The researchers, however, did not investigate a link between psychotropic drug use and pharmacological restraint. Some 6.2 million children in the U.S. under the age of 18 are prescribed powerful, mind-altering psychiatric drugs, which carry the risks of serious side effects that include agitation, anxiety, aggression, mania, hallucinations, psychosis, violence and suicidal thoughts and action.

These adverse effects, suffered by children taking the drugs prescribed to them as mental health treatment, can lead to the hospitalizations and agitation that result in chemical restraint. The antipsychotic drugs used to restrain the children also carry these side effects. As the researchers further cautioned, any restraint “can be associated with significant medical and psychiatric complications” and so make children’s mental and physical health conditions worse.

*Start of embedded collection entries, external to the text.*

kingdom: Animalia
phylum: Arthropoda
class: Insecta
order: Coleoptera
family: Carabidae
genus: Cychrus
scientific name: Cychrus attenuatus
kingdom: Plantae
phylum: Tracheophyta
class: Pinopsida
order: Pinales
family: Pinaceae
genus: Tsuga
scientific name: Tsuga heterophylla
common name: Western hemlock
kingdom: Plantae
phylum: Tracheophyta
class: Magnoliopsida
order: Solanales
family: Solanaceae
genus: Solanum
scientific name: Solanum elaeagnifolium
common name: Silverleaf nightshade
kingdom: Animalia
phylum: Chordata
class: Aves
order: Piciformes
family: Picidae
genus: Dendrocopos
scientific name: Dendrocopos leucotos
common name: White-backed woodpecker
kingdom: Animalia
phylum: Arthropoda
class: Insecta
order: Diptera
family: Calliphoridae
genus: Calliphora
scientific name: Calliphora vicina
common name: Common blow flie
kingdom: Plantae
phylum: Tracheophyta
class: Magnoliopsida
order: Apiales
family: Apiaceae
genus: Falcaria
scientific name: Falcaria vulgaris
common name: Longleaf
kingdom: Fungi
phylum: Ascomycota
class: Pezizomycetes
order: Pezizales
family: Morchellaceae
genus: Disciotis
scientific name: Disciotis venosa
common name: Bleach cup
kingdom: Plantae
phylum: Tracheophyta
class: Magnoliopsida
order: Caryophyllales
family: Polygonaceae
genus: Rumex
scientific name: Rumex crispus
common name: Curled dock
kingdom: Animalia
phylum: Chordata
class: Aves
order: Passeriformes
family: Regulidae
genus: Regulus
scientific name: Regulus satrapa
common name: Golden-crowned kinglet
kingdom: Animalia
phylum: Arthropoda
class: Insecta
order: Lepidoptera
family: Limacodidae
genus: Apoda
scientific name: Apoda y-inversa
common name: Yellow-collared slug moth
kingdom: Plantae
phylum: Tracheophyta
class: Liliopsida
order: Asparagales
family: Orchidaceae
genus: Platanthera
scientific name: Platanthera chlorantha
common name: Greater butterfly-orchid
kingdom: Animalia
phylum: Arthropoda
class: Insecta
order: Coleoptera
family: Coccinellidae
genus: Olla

In 2021, the World Health Organization (WHO) issued guidance on ending all coercive mental health treatment, including forced admission to psychiatric facilities, restraints, seclusion, forced drugging, and nonconsensual electroshock. WHO stated that its opposition to nonconsensual mental health treatment extends even to individuals in mental health crisis, who “are at a heightened risk of their human rights being violated, including through forced admissions and treatment…. These practices have been shown to be harmful to people’s mental, emotional and physical health, sometimes leading to death.”

The Citizens Commission on Human Rights (CCHR) has been a global leader in the fight to eliminate coercive and abusive mental health practices and has specifically called for laws to prohibit physical and chemical restraints. CCHR has long pushed for widespread adoption of a Mental Health Declaration of Human Rights, which lays out fundamental human rights in the field of mental health to ensure the right to one’s own mind and the right to be free from forced mental health treatment.